We can use partitioning feature of Hive to divide a table into different partitions. Each partition of a table is associated with a particular value(s) of partition column(s). Partitioning allows Hive to run queries on a specific set of data in the table based on the value of partition column used in the query.
Without partitioning, any query on the table in Hive will read the entire data from the table.
If we have a large table then queries may take long time to execute on the whole table. We can make Hive to run query only on a specific partition by partitioning the table and running queries on specific partitions. A table can be partitioned on columns like – city, department, year, device etc.
Hive stores the data for each table partition in a separate directory, under the parent directory of table, on HDFS.
Query for a particular partition reads data from that partition only and therefore the queries on a set of partitions perform fast on partitioned tables. Choosing right columns to partition the table is the major task as this will greatly impact the query performance.
To know how to create partitioned tables in Hive, go through the following links:-
Hive provides two ways to create partitions in a partitioned table.
- Static Partitioning
- Dynamic Partitioning
Static partitioning is used when the values for partition columns are known when loading data into a Hive table. The data is assumed to be available partition-wise and then this data is loaded into their respective partitions. Following link shows how to actually load data into table partitions using static partitioning:-
Dynamic partitioning is used when the values for partition columns are not known when loading data into a Hive table.

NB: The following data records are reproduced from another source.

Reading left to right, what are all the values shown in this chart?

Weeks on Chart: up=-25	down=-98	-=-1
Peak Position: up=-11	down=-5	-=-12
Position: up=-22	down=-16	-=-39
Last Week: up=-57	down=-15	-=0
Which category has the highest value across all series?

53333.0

Some cases where we need to use Dynamic partitioning to load data into hive Tables :-
- The values for partition columns are not known in advance. There may be cases where new partitions are getting added based on value of partition columns in the new data.
- The input data is not segregated partition-wise and the user may not want to segregate the input data per partition and then load it into each partition using static partitioning.

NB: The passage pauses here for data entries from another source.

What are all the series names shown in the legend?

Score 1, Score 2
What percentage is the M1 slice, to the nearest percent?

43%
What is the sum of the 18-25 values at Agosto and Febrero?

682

While inserting data using dynamic partitioning into a partitioned Hive table, the partition columns must be specified at the end in the ‘SELECT’ query. This is required for Hive to detect the values of partition columns from the data automatically. The order of partitioned columns should be the same as specified while creating the table.
Hive internally generates Map Reduce job to segregate data based on value of partition columns and then loads that data into their respective partitions.
Dynamic partition strict mode requires at least one static partition column. To turn this off set hive.exec.dynamic.partition.mode=nonstrict
Following link shows how to actually load data into table partitions using dynamic partitioning:-
- One design of partitioning will be useful for some queries but may add overhead for other queries. The overhead may be in terms of maintaining and scanning multiple partition directories. So selecting right columns for partitioning is a very important task.
- Too many partitions will create too many directories under the table directory. This will create overhead on the namenode. Partition column should not have a high cardinality.